Help with pytorch "memory leak" on CPU

Hi,

I’m currently developing a differentiable physics engine using pytorch (2.1.0) that combines physics equations and machine learning. I am however seeing a memory leak (running on cpu, haven’t tried on gpu) where the memory continues to increase epoch after epoch. This is not a python memory, but instead a computational graph / gradient leak where tensors aren’t being released after I call backward(). While I’m searching for where the memory leak is occurring exactly, I’m tried this naive thing:

for _ in range(10):
  trainer = TrainingEngine()
  trainer.train(epoch=1)
  del trainer
  gc.collect()

But this code still results in memory that increases continually.

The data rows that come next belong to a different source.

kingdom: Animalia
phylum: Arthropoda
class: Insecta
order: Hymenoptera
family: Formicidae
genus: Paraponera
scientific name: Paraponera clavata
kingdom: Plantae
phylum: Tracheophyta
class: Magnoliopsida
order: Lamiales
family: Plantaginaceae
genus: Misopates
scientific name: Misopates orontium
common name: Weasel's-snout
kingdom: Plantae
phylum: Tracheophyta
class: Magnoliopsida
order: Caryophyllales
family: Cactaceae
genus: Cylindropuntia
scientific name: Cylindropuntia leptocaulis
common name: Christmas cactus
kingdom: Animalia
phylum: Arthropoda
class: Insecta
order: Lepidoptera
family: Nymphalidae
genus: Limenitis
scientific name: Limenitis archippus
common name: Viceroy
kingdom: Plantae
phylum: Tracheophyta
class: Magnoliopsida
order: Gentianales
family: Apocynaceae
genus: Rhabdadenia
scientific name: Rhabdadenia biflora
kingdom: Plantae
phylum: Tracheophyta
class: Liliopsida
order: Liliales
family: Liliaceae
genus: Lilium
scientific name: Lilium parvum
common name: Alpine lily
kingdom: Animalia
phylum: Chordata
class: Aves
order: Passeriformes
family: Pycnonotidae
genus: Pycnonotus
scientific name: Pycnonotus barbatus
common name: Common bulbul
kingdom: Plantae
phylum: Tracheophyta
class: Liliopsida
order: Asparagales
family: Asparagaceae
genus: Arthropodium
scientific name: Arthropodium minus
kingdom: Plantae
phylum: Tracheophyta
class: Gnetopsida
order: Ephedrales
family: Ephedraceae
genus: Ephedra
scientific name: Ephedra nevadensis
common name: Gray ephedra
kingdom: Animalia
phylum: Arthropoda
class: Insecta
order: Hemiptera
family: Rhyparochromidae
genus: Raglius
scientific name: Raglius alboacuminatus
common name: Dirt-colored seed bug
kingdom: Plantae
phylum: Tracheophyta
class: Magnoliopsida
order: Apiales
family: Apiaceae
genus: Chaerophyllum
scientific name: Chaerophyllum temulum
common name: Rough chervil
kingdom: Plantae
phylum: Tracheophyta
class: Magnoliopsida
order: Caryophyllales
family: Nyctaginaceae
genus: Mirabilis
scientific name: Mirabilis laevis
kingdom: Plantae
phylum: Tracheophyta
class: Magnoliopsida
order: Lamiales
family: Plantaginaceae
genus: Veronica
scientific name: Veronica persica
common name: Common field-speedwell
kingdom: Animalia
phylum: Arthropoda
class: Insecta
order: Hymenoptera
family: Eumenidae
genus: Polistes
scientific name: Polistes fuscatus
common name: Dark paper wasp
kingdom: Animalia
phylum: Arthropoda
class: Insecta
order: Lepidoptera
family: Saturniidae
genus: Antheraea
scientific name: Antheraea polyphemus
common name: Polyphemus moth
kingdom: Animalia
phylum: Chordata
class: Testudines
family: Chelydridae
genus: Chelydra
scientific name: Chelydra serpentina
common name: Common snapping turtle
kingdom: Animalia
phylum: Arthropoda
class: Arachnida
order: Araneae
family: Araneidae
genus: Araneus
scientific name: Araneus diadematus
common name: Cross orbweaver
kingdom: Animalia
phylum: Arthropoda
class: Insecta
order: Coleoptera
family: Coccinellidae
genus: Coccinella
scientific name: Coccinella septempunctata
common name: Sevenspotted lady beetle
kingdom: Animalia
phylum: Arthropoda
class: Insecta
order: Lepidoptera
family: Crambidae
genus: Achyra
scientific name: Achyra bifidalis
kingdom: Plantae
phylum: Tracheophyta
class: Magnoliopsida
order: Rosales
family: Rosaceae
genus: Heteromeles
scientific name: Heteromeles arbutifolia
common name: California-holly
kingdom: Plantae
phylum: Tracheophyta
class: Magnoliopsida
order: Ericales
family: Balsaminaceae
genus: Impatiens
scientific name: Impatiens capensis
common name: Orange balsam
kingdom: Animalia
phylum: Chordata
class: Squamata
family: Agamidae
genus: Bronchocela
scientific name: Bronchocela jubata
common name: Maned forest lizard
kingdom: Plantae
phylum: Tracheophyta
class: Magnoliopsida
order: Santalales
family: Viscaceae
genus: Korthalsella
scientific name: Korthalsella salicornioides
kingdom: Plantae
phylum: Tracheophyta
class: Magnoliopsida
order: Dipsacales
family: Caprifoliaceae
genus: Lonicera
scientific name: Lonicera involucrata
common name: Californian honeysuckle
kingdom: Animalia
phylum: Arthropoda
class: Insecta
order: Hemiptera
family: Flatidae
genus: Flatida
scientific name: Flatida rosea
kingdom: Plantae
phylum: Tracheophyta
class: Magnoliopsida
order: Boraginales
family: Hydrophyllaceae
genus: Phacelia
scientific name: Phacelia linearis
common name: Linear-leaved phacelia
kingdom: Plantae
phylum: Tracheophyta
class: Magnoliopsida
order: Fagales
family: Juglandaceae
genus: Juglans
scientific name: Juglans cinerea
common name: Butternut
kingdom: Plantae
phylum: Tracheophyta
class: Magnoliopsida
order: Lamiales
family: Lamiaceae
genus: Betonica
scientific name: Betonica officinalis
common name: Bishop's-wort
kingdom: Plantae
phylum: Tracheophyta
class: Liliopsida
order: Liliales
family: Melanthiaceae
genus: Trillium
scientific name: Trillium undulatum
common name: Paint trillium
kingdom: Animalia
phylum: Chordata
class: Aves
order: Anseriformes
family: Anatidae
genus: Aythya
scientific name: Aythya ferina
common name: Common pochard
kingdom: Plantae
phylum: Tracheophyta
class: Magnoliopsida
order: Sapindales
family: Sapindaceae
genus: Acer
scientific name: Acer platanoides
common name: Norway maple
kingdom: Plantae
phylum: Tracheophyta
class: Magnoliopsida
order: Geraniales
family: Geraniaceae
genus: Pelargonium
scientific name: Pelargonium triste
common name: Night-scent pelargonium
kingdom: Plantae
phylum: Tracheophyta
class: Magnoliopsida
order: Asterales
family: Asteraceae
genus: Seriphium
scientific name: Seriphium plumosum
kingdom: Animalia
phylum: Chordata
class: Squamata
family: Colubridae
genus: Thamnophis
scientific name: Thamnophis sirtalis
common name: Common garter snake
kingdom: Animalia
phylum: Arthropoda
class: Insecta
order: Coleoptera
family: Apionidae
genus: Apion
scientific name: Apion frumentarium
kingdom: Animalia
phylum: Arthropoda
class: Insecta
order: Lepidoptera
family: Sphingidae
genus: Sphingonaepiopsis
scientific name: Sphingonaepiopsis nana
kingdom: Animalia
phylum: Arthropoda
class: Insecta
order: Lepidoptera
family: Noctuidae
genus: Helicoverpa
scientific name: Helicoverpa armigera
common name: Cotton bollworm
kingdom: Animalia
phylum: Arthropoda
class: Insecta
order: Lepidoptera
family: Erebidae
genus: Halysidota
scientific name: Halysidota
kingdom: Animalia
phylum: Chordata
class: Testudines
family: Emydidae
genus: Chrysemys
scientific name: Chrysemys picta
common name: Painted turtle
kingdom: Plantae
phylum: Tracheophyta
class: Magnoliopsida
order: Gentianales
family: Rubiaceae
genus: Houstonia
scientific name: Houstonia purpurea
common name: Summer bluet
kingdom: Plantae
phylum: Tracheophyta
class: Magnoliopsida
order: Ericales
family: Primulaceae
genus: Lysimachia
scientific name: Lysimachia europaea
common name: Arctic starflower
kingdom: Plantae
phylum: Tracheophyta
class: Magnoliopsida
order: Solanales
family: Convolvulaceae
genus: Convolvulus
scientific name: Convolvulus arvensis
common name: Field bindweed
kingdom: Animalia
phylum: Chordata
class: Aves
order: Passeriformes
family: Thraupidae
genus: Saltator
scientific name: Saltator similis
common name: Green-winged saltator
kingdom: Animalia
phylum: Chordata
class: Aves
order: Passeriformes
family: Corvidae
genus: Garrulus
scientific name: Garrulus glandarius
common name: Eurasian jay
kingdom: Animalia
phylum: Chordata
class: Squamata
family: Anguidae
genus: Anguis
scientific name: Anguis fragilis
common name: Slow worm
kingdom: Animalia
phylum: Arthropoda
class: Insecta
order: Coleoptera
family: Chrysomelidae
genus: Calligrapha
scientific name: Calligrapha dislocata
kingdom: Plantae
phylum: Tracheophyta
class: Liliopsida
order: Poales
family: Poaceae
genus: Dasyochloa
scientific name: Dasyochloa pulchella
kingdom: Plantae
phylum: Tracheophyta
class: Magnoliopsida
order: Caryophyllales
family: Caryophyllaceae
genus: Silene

Can someone explain to me why even after I delete the top level module that contains all tensors that the memory held by the computational graph is not released? I know ideally, I should find the exact place where tensors are created but not used, but is there a simple way to just tell pytorch to clear the computational graph at the end of each epoch? Thanks!

Unfortunately not if you have created references that keep the computation graph alive. Check if you are appending any loss or model output to e.g. a list somewhere.

I also noticed a weird behavior.

Opening up the train() method a little bit:

def train():
    curr_states = torch.zeros(n, 3)
    curr_state = ...
    for _ in range(n):
        curr_state = self.step(curr_state)
        curr_states[i] = curr_state
    loss = loss_fn(curr_states)
    loss.backward()
    optimizer.step()
    optimizer.zero_grad()

I noticed that when n=1, memory doesn’t increase no matter how long I run it, but when n > 1, thats when memory leaks. Does this info help?

Is curr_states used outside of this method or stored somewhere else? Does the memory decrease again if you delete it?